Contrast Obama's Soviet-style central planning with the viewpoint of Madison, who wrote: "Government is instituted to protect property of every sort; as well as that which lies in the various rights of individuals, as that which the term particularly expresses. This being the end of government, that alone is a just government, which impartially secures to every man, whatever is his own." ("Property", National Gazette, 1792.)
Is Obama promoting the American ideal of government when outlining sundry government "investments"? No, he is using the innocent-sounding concept of "investment" to distract from actions Madison would consider anathema to the proper end of a just government.

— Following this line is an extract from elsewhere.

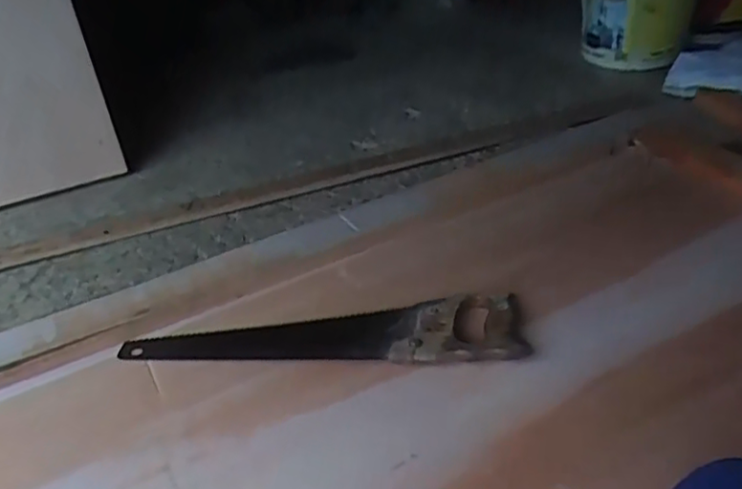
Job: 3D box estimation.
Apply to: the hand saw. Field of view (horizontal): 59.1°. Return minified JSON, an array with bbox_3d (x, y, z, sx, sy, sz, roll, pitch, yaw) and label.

When asked what had been created after the Constitutional Convention of 1787, Benjamin Franklin forewarned: "a Republic, if you can keep it". And therein lies the essential remedy. Pointing to particular politicians or public policies is merely pointing to the symptoms. In order to strike at the root cause, however, it is the responsibility of each citizen to be not only eternally vigilant against the Potemkin distortions of America's founding principles, but to reeducate oneself on exactly what those principles are.
Let us not be Catherines, eager for the quick-fix and instant gratification, and thus become blind to whitewashed falsehoods. The consequence will be not just some crumbling structures in a backwater, but the death of the American Dream.